Вслед за синодальной бумагой полетела в Соловецкий монастырь депеша из коллегии иностранных дел от 10 июня 1721 года за подписью самого барона П. Шафирова. В новой грамоте предписывалось соловецкому архимандриту: «И ежели он, — Патока, сидя в тюрьме, станет кричать за собою какое наше государево слово и дело, и таких произносимых от него, Патоки, слов не слушать для того, что он, Патока, доносил о многих великих и важных делах, а потом перед сенатом повинился, что то все затевал напрасно. И показал он при том о себе, как и другие о нем при следовании дела показали, что он человек сумасбродный и часто бывает в беспамятстве и говорит то, чего и сам не знает, и для того он, по приговору сенатскому, от смертной казни освобожден».

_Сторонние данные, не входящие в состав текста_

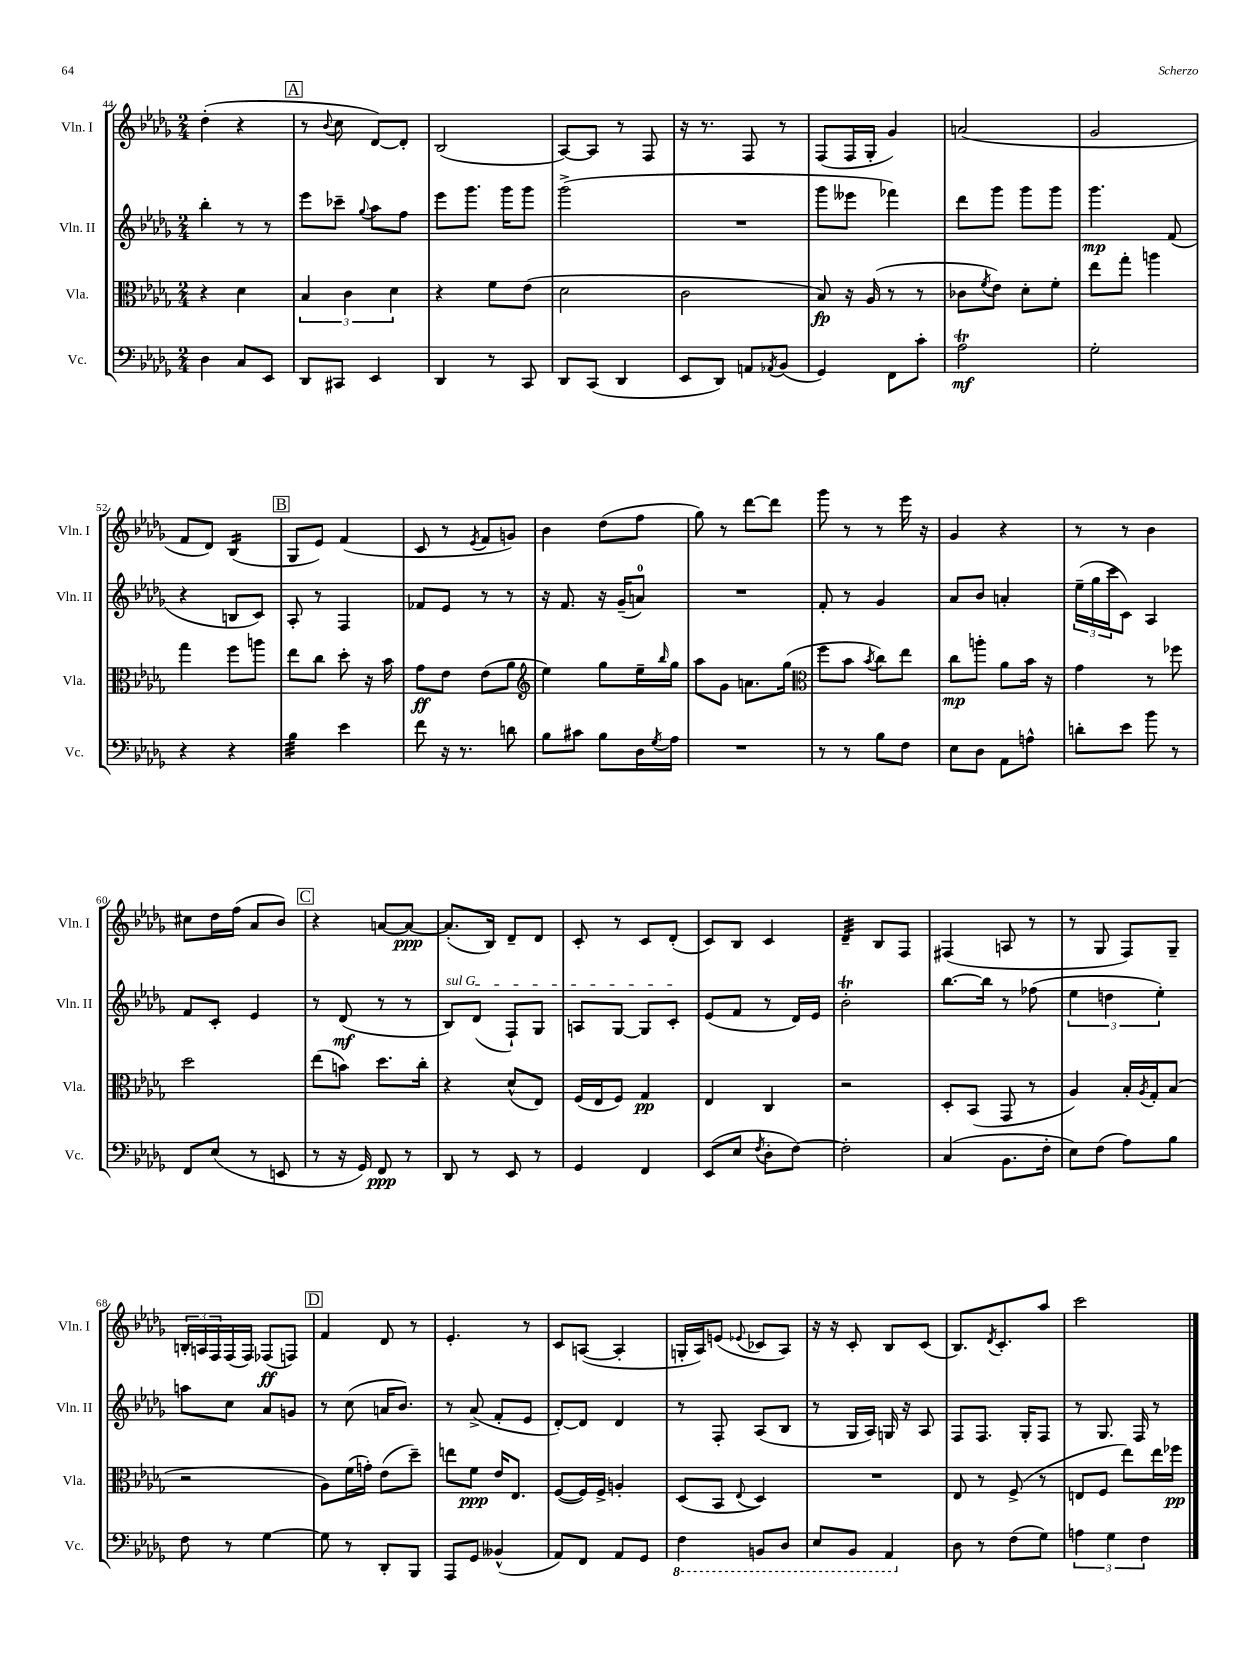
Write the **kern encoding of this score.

**kern	**kern	**kern	**kern
*staff4	*staff3	*staff2	*staff1
*clefF4	*clefC3	*clefG2	*clefG2
*k[b-e-a-d-g-]	*k[b-e-a-d-g-]	*k[b-e-a-d-g-]	*k[b-e-a-d-g-]
*M2/4	*M2/4	*M2/4	*M2/4
4D-\	4r	4bb-'\	(4dd-'\
8C/L	4d-\	8r	4r
8EE-/J	.	8r	.
=	=	=	=
8DD-/L	6B-/	8eee-\L	8r
.	.	.	8qqb-/
8CC#/J	.	8ccc-~\J	8cc\
.	6c\	.	.
.	.	8qqgg-/	.
4EE-/	.	8aa-\L	[8d-/L)
.	6d-\	.	.
.	.	8ff\J	8d-'/]J
=	=	=	=
4DD-/	4r	8eee-\L	(2B-/
.	.	8.ggg-\J	.
8r	8f\L	.	.
.	.	16ggg-\LK	.
8CC/	(8e-\J	8ggg-\J	.
=	=	=	=
8DD-/L	2d-\	(2ggg-^\	[8A-/L)
(8CC/J	.	.	8A-/]J
4DD-/	.	.	8r
.	.	.	8F/
=	=	=	=
8EE-/L	2c\	2r	16r
.	.	.	8.r
8DD-/J)	.	.	.
8AA/L	.	.	8F/
8qAA-/	.	.	.
(8BB-/J	.	.	8r
=	=	=	=
4GG-/)	8B-/)	8ggg-\L	(8F/L
.	16r	8eee--\J	16F/L
.	(16A-/	.	16G-'/JJ
8FF\L	8r	4fff-\)	4g-/)
8c'\J	8r	.	.
=	=	=	=
2A-\	8c-\L	8ddd-\L	(2a/
.	8qf/	.	.
.	8e-\J)	8ggg-\J	.
.	8d-'\L	8ggg-\L	.
.	8f'\J	8ggg-\J	.
=	=	=	=
2G-'\	8ee-\L	4.ggg-\	2g-/
.	8gg-'\J	.	.
.	4aa\	.	.
.	.	(8f/	.
=	=	=	=
4r	4gg-\	4r	8f/L
.	.	.	8d-/J)
4r	8ff\L	8B/L	(4B-/
.	8aa\J	8c/J)	.
=	=	=	=
4B-\	8ee-\L	8A-'/	8G-/L
.	8cc\J	8r	8e-/J)
4e-\	8dd-'\	4F/	(4f/
.	16r	.	.
.	16b-\	.	.
=	=	=	=
8f\	8g-\L	8f-/L	8c/
16r	8e-\J	8e-/J	8r
8.r	.	.	.
.	.	.	8qe-/
.	(8e-\L	8r	8f/L
8d\	8a-\J	8r	8g/J)
=	=	=	=
*	*clefG2	*	*
8B-\L	4ee-\)	16r	4b-\
.	.	8.f/	.
8c#\J	.	.	.
8B-\L	8gg-\L	16r	(8dd-\L
.	.	(16g-~/LK	.
16D-\L	16ee-~\L	8a/J)	8ff\J
8qG-/	16qqbb-/	.	.
16A-\JJ	16gg-\JJ	.	.
=	=	=	=
2r	8aa-\L	2r	8gg-\)
.	8g-\J	.	8r
.	8.a\L	.	[8ddd-\L
.	.	.	8ddd-\]J
.	(16gg-\Jk	.	.
=	=	=	=
*	*clefC3	*	*
8r	8ff\L	8f'/	8ggg-\
8r	8b-\J	8r	8r
.	8qb-/	.	.
8B-\L	8cc\L)	4g-/	8r
8F\J	8ee-\J	.	16eee-\
.	.	.	16r
=	=	=	=
8E-\L	8cc\L	8a-/L	4g-/
8D-\J	8aa'\J	8b-/J	.
8AA-\L	8a-\L	4a'/	4r
8A^^\J	16b-\Jk	.	.
.	16r	.	.
=	=	=	=
8d'\L	4g-\	(24ee-~\LL	8r
.	.	24gg-\	.
.	.	24ccc\J	.
8e-\J	.	8c\J)	8r
8b-\	8r	4A-/	4b-\
8r	8ff-\	.	.
=	=	=	=
8FF/L	2dd-\	8f/L	8cc#\L
(8E-/J	.	8c'/J	16dd-\L
.	.	.	(16ff\JJ
8r	.	4e-/	8a-/L
8EE/	.	.	8b-/J)
=	=	=	=
8r	(8ee-\L	8r	4r
16r	8b\J)	(8d-/	.
16GG-/)	.	.	.
8FF/	8.dd-\L	8r	[8a/L
8r	.	8r	8a/_J
.	16cc'\Jk	.	.
=	=	=	=
8DD-/	4r	8B-/L)	(8.a'/]L
8r	.	(8d-/J	.
.	.	.	16B-/Jk)
8EE-/	(8d-^^/L	8F`/L)	8d-~/L
8r	8E-/J)	8G-/J	8d-/J
=	=	=	=
4GG-/	(16F/LL	8A/L	8c'/
.	16E-/J	.	.
.	8F/J)	[8G-/J	8r
4FF/	4G-/	8G-/]L	8c/L
.	.	8c'/J	(8d-'/J
=	=	=	=
(8EE-/L	4E-/	(8e-/L	8c/L)
8E-/J	.	8f/J	8B-/J
8qF/	.	.	.
8D-'\L	4C/	8r	4c/
[8F\J)	.	16d-/LL)	.
.	.	16e-/JJ	.
=	=	=	=
2F'\]	2r	2b-'\	4d-~/
.	.	.	8B-/L
.	.	.	8F/J
=	=	=	=
(4C/	8D-'/L	[8.bb-\L	(4F#/
.	(8BB-/J	.	.
.	.	16bb-\]Jk	.
8.BB-\L	8GG-/	8r	8A/
.	8r	(8ff-\	8r
16F'\Jk	.	.	.
=	=	=	=
8E-\L)	4A-/)	6ee-\	8r
(8F\J	.	.	8G-/
.	.	6dd\	.
8A-\L)	16B-'/LL	.	8F/L)
.	8qA-/	.	.
.	16G-'/J	.	.
.	.	6ee-'\)	.
8B-\J	(8B-/J	.	8G-~/J
=	=	=	=
8F\	2r	8aa\L	24B'/LL
.	.	.	24A/
.	.	.	24F/
8r	.	8cc\J	(16F/
.	.	.	16F/JJ)
[4G-\	.	8a-/L	(8F-/L
.	.	8g/J	8F/J)
=	=	=	=
8G-\]	8A-\L)	8r	4f/
8r	(16f\L	(8cc\	.
.	16g'\JJ)	.	.
8DD-'/L	(8e-\L	16a/LK	8d-/
.	.	8.b-/J)	.
8BBB-/J	8dd-~\J)	.	8r
=	=	=	=
8AAA-/L	8ee\L	8r	4.e-'/
8GG-/J	8f\J	(8a-^/	.
(4BB--^^/	16e-/LK	8f'/L	.
.	8.E-/J	.	.
.	.	8e-/J	8r
=	=	=	=
8AA-/L)	([8F/L	[8d-'/L)	8c/L
8FF/J	16F/]L)	8d-/]J	([8A/J
.	16F^/JJ	.	.
8AA-/L	4A'/	4d-/	4A'/]
8GG-/J	.	.	.
=	=	=	=
4FF\	(8D-/L	8r	16G'/LL
.	.	.	16A-/J)
.	8BB-/J	8F'/	(8e/J
.	8qqE-/	.	8qqe-/
8BBB/L	4D-/)	(8A-/L	8c-/L
8DD-/J	.	8B-/J	8A-/J)
=	=	=	=
8EE-/L	2r	8r	16r
.	.	.	16r
8BBB-/J	.	16G-/LL	8c'/
.	.	16A-/JJ)	.
4AAA-/	.	16G/	8B-/L
.	.	16r	.
.	.	8A-/	(8c/J
=	=	=	=
8D-\	8E-/	8F/L	8.B-/L)
8r	8r	8.F/J	.
.	.	.	8qd-/
.	.	.	8.c'/
(8F\L	(8F^/	.	.
.	.	16G-'/LK	.
8G-\J)	8r	8F/J	8aa-/J
=	=	=	=
6A\	8E/L	8r	2ccc\
.	8F/J	8.G-/	.
6G-\	.	.	.
.	8ee-\L)	.	.
.	.	16F/	.
6F\	.	.	.
.	16ee-\L	8r	.
.	16ff-\JJ	.	.
==	==	==	==
*-	*-	*-	*-
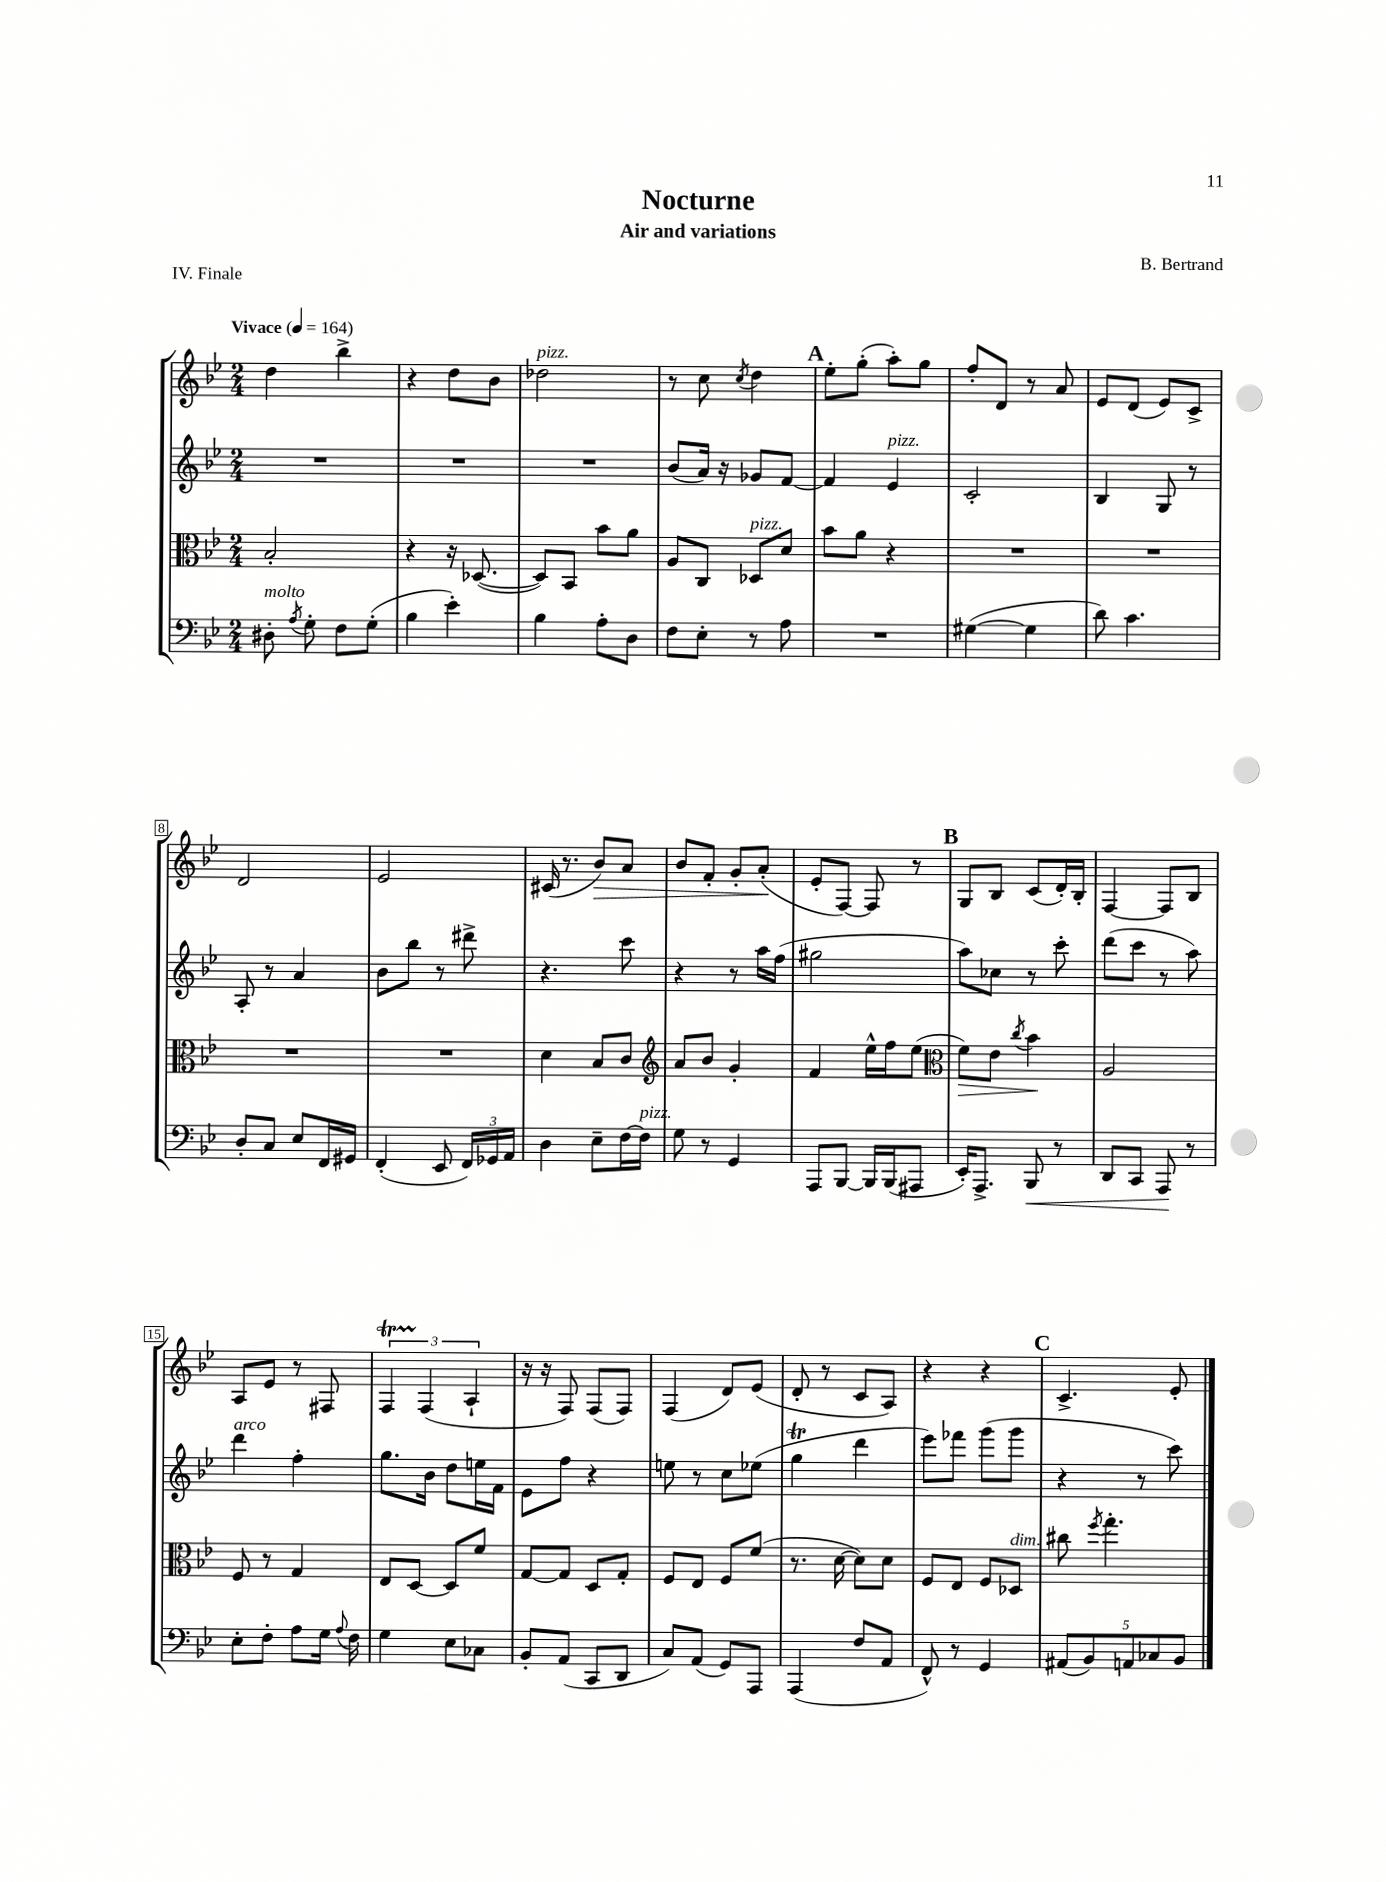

Нужно полагать, что у государственного подканцлера были серьезные основания давать такие наставления соловецким инквизиторам.

В 1724 году последовал донос: Патока якобы говорил монаху Дамаску о том, что он сослан в монастырь без указа царя и хотел объявить царю о злоумышленном деле на его здоровье. Вследствие этого правительство указом от 22 мая 1724 года обязывало губернскую канцелярию допросить «гетманского генерального писаря». Монаха Дамаска велено было прислать в Преображенский приказ при любых показаниях колодника.

Для разбора кляузного дела архангельский вице-губернатор Ладыженский направил в Соловки прапорщика Ивана Резанцева. 22 июня 1724 года губернский следователь допрашивал Патоку в Корожанской башне. Разговор происходил наедине, без свидетелей, с глазу на глаз.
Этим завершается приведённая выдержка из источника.